If estoppel were recognized by the courts, conceivably the present facts would operate to estop the Railroad. It is to be noted, however, that in a letter dated July 16, 1960, two days after the defendant's investigation, plaintiff's sales manager had this to say on why a written claim had not been presented to the Railroad:
"As a matter of fact, if we had requested claim charges from the New York Central Railroad, they would have told us in no short order that it was not up to us to make the request, inasmuch as the item was shipped F.O.B. Cleveland. Had this shipment been made F.O.B. Tucson, Arizona, then the responsibility would have been in our lap." (Exhibit to Plaintiff's Answers to Defendant's Request for Admissions.)
In Walterman Company v. Pennsylvania Railroad Company, supra, the Sixth Circuit Court held in a per curiam decision that the "carrier may not waive or be estopped to assert the requirements of the bill of lading as this would permit discrimination which is prohibited by law." In Sola Electric Co. v. Jefferson Electric Co., 317 U.S. 173, 63 S.Ct. 172, 87 L.Ed. 165 (1942), the court said: "The federal courts have been consistent in holding that local rules of estoppel will not be permitted to thwart the purposes of statutes of the United States."

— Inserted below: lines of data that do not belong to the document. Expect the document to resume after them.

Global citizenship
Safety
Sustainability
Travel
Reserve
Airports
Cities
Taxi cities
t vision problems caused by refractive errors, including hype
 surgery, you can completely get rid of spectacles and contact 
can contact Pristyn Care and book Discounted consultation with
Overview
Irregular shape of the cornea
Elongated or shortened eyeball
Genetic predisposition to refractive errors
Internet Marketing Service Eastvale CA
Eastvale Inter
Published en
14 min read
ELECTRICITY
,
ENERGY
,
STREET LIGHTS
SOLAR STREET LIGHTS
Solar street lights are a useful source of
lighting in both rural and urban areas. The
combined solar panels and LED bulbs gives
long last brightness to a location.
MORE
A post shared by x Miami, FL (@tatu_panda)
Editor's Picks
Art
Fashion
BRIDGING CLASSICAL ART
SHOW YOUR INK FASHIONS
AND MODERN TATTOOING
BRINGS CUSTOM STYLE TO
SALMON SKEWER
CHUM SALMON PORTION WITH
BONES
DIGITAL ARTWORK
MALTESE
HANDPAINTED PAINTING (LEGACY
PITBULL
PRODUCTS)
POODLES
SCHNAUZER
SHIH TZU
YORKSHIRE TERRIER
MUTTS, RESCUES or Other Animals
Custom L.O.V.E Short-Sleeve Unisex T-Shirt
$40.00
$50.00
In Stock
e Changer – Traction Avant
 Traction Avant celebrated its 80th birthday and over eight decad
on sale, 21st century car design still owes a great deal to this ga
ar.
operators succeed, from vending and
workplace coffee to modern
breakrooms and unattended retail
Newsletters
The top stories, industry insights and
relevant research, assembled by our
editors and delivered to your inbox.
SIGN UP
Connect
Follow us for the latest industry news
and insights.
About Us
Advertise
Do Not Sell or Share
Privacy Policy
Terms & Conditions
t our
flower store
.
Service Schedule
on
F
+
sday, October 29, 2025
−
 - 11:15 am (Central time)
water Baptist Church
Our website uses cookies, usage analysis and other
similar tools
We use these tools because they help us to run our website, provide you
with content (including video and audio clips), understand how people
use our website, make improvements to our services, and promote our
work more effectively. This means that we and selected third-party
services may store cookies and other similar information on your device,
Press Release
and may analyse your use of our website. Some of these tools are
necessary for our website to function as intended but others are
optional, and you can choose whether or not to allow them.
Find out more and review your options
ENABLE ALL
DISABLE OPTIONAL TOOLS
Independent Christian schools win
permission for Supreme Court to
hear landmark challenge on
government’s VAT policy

The requirement of filing a written claim is an easy one, and one of which the plaintiff was well aware. The filing of the claim not only enables the railroad to conduct a full and complete investigation, it also is the orderly and uniform way to inform the railroad that one has a claim against the railroad and that compensation is expected. A written claim further prevents discrimination and misunderstanding which can result from oral arrangements. Plaintiff's supplemental invoice, Exhibit 1-a, is not a claim sufficient to apprise the railroad that plaintiff is presenting a claim for damages and that plaintiff expects recompense. The railroad's transactions are multitudinous and to prevent discrimination, the Act requires the shipper be given a bill of lading, and the Act further requires that the shipper give written notice of a claim to the railroad as required by the bill of lading. These are substantial statutory requirements.
While the result in this instance is harsh on the plaintiff, I am constrained to follow our two Circuit Court decisions, Delphi Frosted Food Corp. v. Illinois Central Railroad Co., 188 F.2d 343 (1951) and Walterman Company v. Pennsylvania Railroad Company, supra. Therefore, defendant's motion for summary judgment is granted.